[Exercise directions] Starting at the line that contains "flex-direction: column ->", write out every line through the end of the records below exactly as it appears, and leave out all pictures.

——————

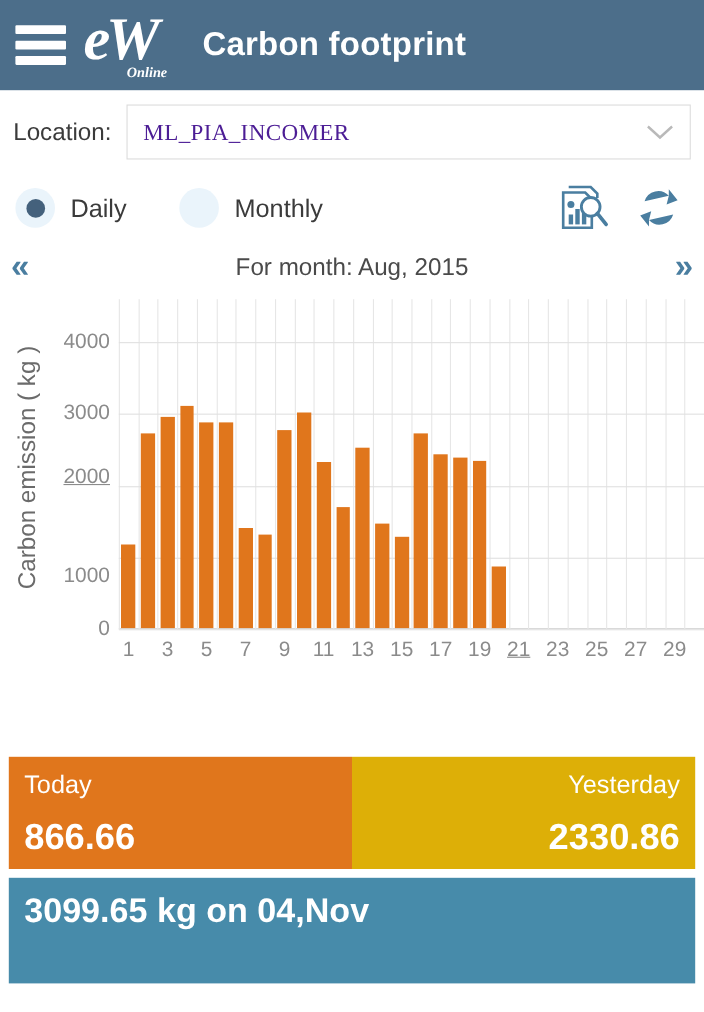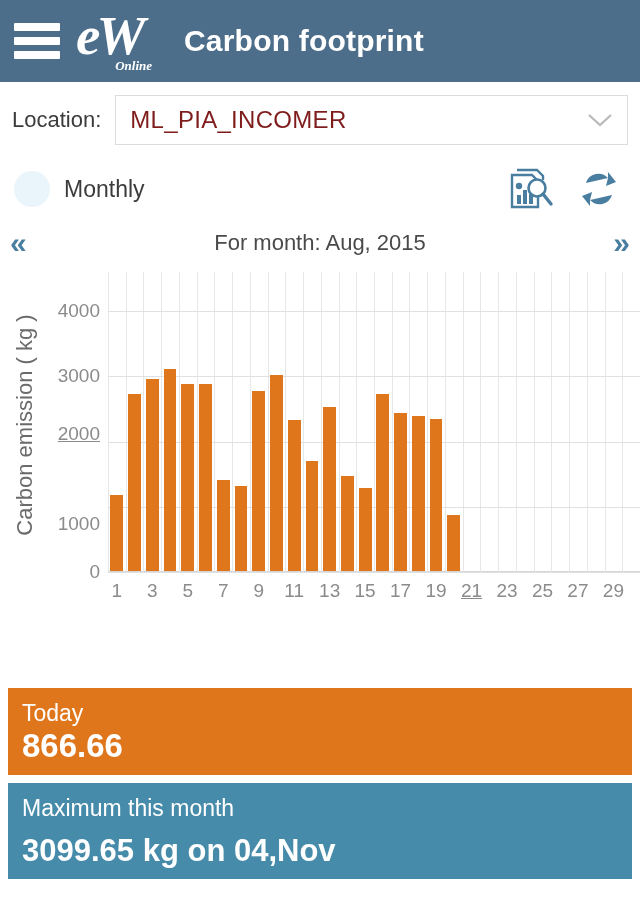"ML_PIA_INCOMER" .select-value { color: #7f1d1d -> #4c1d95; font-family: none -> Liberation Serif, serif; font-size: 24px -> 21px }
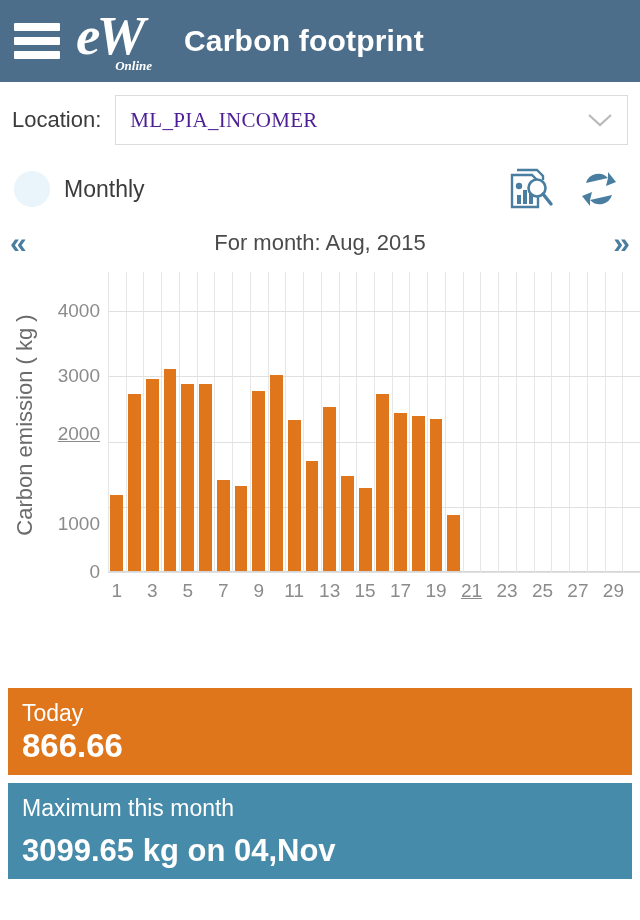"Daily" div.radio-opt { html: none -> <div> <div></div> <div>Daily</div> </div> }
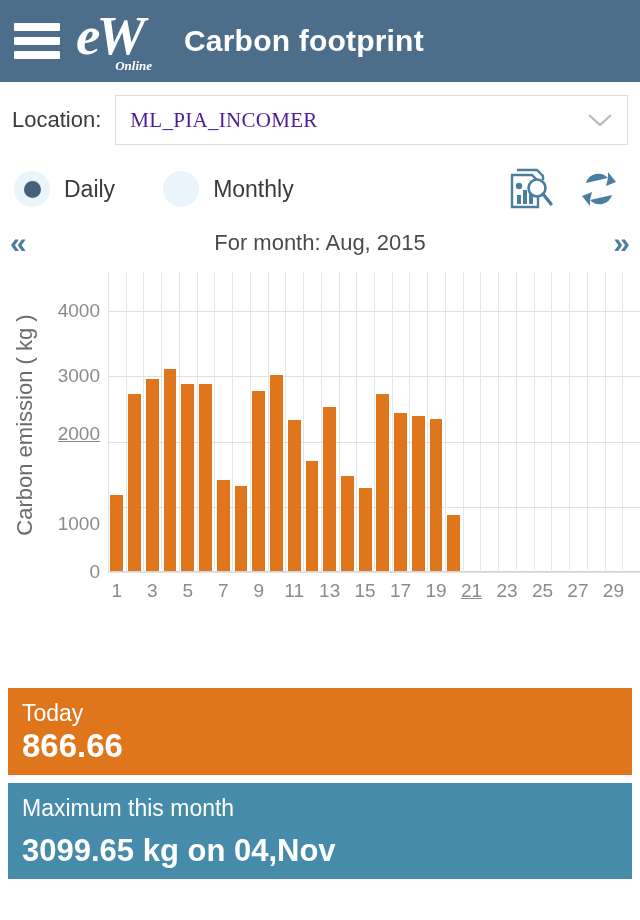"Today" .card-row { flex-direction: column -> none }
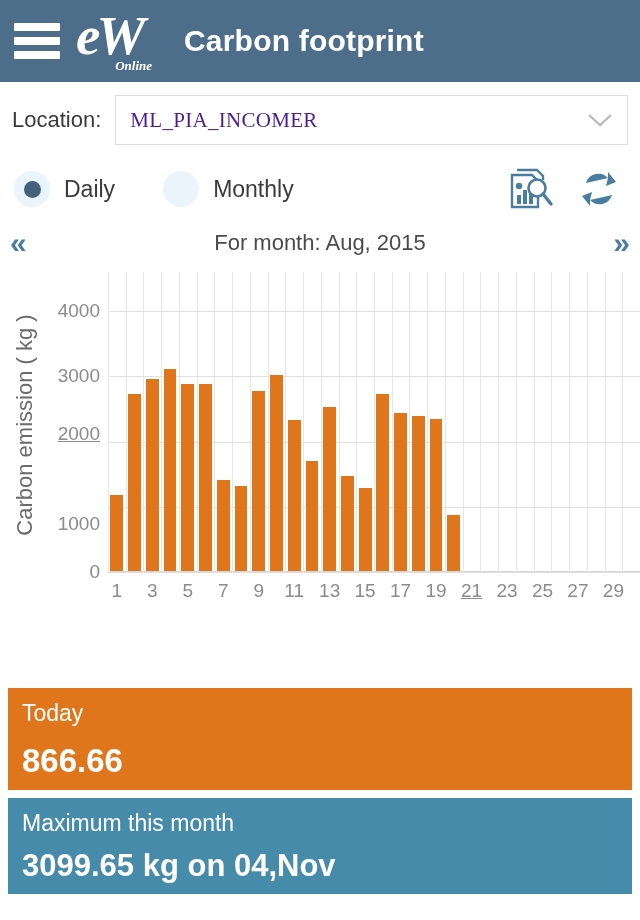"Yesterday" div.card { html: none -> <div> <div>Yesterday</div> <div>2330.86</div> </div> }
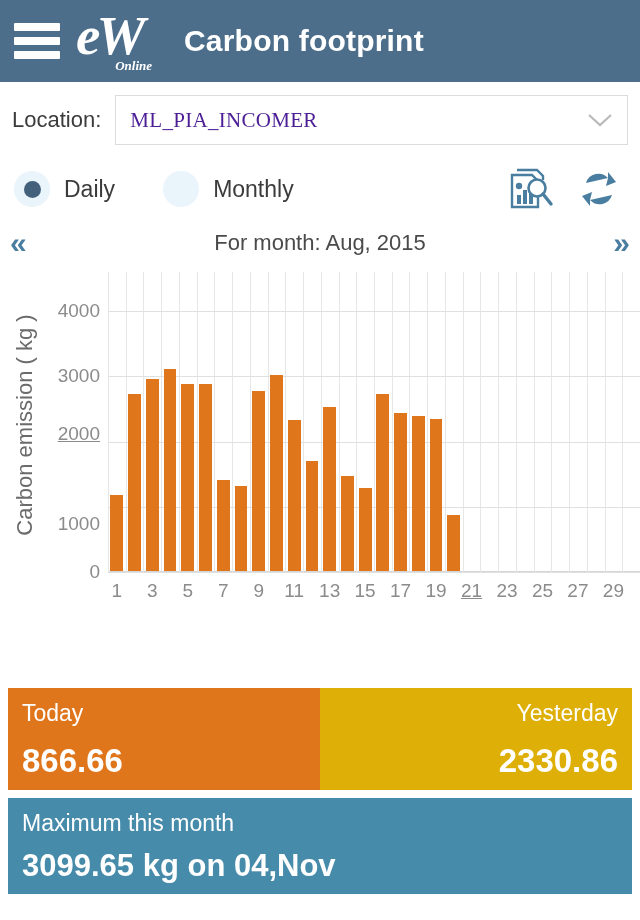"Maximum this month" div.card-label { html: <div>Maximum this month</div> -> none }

——————

[Solution to this exercise]
"Today" .card-row { flex-direction: column -> none }
"Yesterday" div.card { html: none -> <div> <div>Yesterday</div> <div>2330.86</div> </div> }
"Maximum this month" div.card-label { html: <div>Maximum this month</div> -> none }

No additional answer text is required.